#### Exercise 1:
Summarize the passage on Chicago gun control in two sentences.

######

The speaker is Richard M. Daley, mayor of Chicago from 1989-2011. His press conference is interspersed with footage of other Chicago mayors, all repeating the same theme: his father, Richard J. Daley (1955-1975); Jane Byrne (1979-1983); Harold Washington (1983-1987); and Rahm Emanuel (2011-present). All imposed the same draconian restrictions on citizens’ gun rights; all failed to halt the city’s descent into mayhem.

What did we learn, Mayor Daley asked? For one, that he and his political ilk are either powerless, or uninterested, in stemming the blood loss of their constituents. Secondly, when cornered, Chicago politicians will deflect the blame for their failure. “The truth of the matter is, for nearly 50 years, Chicago has been the hallmark city of gun control thanks to the policy decisions of protected, and disconnected, politicians,” interjects Colion Noir. “And he’s right about one thing: The violence continues day, after day, after day.”

IN “CHICAGO: THE REAL STORY,” available at NRATV.com, Noir travels into the heart of some of the city’s most troubled neighborhoods, like Hyde Park and Englewood. There, he finds longtime residents and community leaders who challenge the stereotypes we’re fed by the drive-by media.

In fact, Karim Shakir, owner of Hyde Park Barber Studio, challenges every media stereotype: He’s black, a business owner, a concealed carrier—and a Sunni Muslim. “Pray five times a day, I’ve been to Mecca for a pilgrimage, fast on the month of Ramadan ... everything,” he says.

Shakir contradicts the widely reported myth that urban blacks are anti-gun. He says black attitudes toward firearms are “mixed, from people who say, ‘I’m ok with people owning guns for protection,’ to those who are radically against any human being owning firearms.”

Shakir also objects to “how media portray us,” characterizing violence as a recent phenomenon with racist overtones. “It’s like it’s new, when this was the seat of violence—so much violence that the mafia told Al Capone, ‘Man, it’s too much,’” he says. “That was before any of us.”

In fact, Noir and Shakir wonder how much these media portrayals of blacks as “monolithic creatures,” who think only one way, actually cultivate that mentality.

######

#### Exercise 2:
From the rows below, extract each line that contains the string "newSketch".

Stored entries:
######

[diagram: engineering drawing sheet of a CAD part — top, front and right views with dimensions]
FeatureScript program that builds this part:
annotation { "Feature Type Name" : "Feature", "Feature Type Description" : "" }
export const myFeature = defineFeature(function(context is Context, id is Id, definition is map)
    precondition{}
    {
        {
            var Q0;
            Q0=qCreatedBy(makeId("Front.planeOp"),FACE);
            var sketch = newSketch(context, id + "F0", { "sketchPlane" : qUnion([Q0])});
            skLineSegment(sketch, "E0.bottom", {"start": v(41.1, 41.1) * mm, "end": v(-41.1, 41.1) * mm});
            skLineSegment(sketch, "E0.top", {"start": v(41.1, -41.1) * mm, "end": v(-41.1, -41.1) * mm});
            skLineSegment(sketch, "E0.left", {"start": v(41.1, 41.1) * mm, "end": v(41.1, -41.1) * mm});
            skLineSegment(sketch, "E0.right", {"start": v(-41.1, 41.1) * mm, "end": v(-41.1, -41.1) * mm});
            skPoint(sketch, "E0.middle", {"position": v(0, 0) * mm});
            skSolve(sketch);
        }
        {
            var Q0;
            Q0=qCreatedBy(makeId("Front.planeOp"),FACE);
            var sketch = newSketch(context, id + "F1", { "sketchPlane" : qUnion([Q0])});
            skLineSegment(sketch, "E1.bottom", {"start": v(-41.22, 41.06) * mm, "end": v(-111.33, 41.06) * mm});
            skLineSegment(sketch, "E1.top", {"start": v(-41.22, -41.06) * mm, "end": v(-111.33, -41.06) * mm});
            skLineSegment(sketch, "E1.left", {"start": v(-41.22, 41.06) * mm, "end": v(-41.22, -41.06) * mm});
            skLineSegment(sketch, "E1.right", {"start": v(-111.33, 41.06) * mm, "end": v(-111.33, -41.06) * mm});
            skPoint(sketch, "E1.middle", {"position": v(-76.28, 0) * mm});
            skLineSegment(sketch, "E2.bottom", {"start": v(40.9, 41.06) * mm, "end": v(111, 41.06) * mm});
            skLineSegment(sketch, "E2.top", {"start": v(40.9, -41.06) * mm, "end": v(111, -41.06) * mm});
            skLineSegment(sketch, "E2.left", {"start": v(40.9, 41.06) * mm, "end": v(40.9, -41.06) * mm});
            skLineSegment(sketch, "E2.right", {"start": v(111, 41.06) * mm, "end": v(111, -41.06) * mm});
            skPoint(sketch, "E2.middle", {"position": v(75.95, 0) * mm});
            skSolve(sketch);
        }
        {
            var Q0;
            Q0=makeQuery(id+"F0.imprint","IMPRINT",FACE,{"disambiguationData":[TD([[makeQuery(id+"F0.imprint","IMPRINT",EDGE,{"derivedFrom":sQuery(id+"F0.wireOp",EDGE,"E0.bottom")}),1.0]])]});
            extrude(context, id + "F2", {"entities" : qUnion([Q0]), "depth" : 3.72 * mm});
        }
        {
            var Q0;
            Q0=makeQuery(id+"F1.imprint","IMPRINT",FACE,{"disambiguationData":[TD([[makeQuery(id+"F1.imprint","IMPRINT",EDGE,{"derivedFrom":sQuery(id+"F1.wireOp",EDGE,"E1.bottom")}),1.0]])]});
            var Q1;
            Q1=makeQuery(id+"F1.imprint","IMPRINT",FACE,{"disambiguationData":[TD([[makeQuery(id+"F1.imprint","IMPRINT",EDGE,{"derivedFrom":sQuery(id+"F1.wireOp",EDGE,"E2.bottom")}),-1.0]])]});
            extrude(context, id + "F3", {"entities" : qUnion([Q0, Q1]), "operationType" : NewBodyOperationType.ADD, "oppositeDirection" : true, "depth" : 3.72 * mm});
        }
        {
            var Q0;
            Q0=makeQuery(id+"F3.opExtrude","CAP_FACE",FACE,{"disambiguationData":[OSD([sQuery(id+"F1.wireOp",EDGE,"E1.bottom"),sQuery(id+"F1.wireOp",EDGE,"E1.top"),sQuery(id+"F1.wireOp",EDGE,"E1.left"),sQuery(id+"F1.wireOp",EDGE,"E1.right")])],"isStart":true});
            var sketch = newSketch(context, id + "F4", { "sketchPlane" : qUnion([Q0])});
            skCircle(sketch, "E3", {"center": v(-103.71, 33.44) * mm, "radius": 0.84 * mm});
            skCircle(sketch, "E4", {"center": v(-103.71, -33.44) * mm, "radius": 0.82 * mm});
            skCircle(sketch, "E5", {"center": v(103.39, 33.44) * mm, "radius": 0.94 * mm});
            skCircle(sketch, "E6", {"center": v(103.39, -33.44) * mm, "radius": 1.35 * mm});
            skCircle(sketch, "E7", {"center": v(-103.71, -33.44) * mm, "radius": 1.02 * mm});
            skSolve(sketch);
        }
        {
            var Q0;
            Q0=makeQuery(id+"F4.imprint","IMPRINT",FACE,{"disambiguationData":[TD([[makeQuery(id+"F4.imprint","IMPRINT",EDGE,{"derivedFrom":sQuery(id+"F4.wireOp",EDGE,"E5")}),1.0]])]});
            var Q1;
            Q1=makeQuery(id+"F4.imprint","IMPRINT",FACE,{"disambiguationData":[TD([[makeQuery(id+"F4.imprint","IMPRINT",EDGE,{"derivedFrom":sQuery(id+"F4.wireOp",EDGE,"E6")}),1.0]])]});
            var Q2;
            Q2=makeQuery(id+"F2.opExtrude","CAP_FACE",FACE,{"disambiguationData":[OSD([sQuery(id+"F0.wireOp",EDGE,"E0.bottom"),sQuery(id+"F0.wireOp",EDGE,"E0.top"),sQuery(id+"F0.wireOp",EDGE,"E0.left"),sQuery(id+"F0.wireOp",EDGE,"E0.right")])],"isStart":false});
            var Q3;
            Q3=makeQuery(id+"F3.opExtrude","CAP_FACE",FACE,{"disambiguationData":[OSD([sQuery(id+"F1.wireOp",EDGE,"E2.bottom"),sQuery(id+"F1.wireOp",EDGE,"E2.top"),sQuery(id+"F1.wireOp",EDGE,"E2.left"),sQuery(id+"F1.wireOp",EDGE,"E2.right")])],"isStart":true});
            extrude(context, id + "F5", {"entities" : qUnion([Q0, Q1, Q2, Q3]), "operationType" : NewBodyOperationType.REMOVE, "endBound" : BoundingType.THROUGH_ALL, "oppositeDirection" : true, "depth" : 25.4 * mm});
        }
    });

######

#### Written response 1:
The passage says that several Chicago mayors, from Richard J. Daley to Rahm Emanuel, imposed the same severe restrictions on gun rights, failed to halt the city's violence, and deflect blame for that failure. In "Chicago: The Real Story," Colion Noir visits troubled neighborhoods and speaks with Karim Shakir, a barber and concealed carrier who says black attitudes toward firearms are mixed and objects to media portrayals of violence as new.

#### Written response 2:
            var sketch = newSketch(context, id + "F0", { "sketchPlane" : qUnion([Q0])});
            var sketch = newSketch(context, id + "F1", { "sketchPlane" : qUnion([Q0])});
            var sketch = newSketch(context, id + "F4", { "sketchPlane" : qUnion([Q0])});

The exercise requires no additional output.